基本的には、印刷用のデータから電子書籍用のフォーマットデータを制作します。
フォーマットの回でお話した、ePub形式のデータであれば、印刷データを制作したレイアウトソフトから、制作する事も可能ですが、他のフォーマットの場合は、それぞれ専用の制作ソフトを使っての作業となります。
しかもその作業は、もう一度、同じレイアウトに組み直す。と言った内容が殆ど。
全くゼロの状態から組み直す訳ではなく、若干の手直し?程度の物から、様々のようでアプリによってかなり変るらしいです。
もう、想像しただけでうんざりです。
一般の方には想像しにくいかと思いますが、この作業でどれだけの労力がかかっているか……
つまり一つの作品だけで、膨大な時間と人員を使っているはずなのですが、実際の販売価格は数百円~とかなり安い。
話が横にそれますが、実は日本では、書籍の値段が欧米に比べて非常に安く設定されています。
その結果、アメリカでは、安い電子書籍の人気が出たと言えない事も無いですね。
しかし、日本ではそうもいきません。
この現状になってしまった原因は、前回お話したように、企業側の独自路線を狙ったが為の失策?と言えるのでは無いでしょうか。

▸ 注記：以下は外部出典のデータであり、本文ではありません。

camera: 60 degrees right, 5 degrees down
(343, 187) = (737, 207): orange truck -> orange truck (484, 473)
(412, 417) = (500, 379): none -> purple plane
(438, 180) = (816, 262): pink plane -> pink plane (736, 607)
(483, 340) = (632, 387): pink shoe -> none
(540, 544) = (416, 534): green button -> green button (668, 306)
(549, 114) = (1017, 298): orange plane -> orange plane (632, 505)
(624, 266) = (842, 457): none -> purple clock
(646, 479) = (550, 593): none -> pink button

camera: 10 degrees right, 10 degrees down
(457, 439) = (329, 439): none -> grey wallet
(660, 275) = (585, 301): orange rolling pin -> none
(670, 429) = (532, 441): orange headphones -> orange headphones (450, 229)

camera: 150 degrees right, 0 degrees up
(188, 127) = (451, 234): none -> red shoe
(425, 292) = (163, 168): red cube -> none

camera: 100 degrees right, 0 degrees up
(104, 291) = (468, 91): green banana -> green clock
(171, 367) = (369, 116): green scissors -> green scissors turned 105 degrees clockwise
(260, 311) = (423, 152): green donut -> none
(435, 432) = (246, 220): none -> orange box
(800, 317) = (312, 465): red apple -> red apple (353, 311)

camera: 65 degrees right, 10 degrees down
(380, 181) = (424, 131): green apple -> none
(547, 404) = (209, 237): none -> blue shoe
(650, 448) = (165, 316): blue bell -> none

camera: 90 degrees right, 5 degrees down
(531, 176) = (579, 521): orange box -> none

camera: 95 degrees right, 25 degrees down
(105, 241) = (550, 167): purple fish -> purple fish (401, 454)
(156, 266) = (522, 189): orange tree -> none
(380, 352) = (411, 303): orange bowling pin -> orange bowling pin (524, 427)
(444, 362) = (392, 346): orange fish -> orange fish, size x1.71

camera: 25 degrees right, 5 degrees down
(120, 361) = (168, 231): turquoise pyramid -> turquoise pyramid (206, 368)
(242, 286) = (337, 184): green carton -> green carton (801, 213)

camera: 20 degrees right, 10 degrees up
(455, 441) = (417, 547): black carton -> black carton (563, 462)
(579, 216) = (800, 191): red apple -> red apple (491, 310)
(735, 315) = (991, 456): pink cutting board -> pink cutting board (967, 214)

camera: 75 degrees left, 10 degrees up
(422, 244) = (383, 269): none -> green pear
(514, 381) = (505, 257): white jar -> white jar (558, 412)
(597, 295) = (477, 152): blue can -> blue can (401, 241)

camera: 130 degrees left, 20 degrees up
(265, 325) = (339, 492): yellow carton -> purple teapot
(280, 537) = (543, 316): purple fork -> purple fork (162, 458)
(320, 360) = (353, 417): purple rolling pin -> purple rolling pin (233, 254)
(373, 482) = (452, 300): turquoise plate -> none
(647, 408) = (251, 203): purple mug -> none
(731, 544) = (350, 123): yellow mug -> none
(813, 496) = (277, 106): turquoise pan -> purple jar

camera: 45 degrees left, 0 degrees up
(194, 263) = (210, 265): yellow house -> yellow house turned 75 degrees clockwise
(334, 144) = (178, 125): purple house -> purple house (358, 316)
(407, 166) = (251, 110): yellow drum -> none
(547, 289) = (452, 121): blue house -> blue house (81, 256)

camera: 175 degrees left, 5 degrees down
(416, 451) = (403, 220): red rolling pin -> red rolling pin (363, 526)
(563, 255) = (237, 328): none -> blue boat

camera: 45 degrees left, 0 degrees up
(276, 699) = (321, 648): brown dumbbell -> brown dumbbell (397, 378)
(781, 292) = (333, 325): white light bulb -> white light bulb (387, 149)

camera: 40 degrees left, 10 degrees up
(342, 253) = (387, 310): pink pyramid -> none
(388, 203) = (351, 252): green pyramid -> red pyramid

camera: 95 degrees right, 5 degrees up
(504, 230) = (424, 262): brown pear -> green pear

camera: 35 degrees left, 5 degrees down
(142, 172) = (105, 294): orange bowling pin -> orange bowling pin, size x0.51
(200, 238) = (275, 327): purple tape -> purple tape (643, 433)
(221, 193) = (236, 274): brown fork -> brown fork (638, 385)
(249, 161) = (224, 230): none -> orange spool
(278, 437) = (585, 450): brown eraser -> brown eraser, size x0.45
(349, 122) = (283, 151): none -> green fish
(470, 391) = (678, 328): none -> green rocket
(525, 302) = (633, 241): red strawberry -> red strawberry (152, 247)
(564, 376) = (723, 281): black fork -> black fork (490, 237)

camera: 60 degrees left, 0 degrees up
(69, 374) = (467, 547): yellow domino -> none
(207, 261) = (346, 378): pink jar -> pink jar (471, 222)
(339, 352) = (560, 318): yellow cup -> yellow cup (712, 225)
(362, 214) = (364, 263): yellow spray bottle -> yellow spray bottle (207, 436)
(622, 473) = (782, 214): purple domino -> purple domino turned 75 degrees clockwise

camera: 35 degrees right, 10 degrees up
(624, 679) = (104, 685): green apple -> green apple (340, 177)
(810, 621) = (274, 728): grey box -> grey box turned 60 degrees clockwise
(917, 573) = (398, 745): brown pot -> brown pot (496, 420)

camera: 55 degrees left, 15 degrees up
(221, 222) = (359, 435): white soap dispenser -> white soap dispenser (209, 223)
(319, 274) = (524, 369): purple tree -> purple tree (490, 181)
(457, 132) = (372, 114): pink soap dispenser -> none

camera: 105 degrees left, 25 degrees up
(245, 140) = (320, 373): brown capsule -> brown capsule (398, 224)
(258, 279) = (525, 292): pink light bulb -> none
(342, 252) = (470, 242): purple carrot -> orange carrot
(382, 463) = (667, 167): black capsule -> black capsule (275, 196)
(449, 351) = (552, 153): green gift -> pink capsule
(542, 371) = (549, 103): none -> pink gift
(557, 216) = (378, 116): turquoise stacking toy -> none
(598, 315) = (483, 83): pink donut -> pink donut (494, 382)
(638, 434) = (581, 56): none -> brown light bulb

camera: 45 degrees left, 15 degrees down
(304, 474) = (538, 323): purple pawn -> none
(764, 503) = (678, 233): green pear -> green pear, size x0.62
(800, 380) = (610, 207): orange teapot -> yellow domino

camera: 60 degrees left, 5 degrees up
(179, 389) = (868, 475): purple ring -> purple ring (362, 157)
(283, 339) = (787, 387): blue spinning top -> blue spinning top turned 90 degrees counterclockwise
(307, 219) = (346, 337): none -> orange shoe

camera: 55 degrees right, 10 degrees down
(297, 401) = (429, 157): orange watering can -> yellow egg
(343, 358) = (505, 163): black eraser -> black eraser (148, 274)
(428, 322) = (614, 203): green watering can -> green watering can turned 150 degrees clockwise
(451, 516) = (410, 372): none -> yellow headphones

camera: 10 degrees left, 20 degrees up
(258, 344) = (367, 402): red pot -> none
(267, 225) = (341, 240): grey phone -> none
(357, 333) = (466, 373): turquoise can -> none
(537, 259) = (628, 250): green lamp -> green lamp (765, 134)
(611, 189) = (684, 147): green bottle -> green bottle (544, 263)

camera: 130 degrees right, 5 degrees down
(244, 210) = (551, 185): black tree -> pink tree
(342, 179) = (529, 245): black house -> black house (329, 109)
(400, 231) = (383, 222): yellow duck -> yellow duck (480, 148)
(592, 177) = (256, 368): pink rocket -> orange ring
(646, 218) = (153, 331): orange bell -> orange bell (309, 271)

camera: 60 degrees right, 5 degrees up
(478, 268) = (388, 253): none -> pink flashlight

いずれにしても現状では、制作サイドの負担が大きすぎて、先行きが暗すぎます。
せめて、汎用で誰でも制作できるような仕組み(フォーマットとハードの両面)を構築しない事には、大きな流れになる事は出来ないのでは?と思えるのですが、皆さんはどう思いますか?
オーサリングツール※1
オーサリングツール (Authoring Tool) は主にプログラムを書かないでソフトウェアや作品を作るためのアプリケーションソフトウェア。ただし、必要に応じて補助的なプログラムを書くことができるものが多い。
グラフィックツール、音楽ツール(DTM系)、出版系(DTP用)、ウェブサイト制作や運営管理に用いるWebオーサリングツール、ゲームやスライドショーなどの制作に用いるマルチメディア系、DVDソフトの制作用などがある。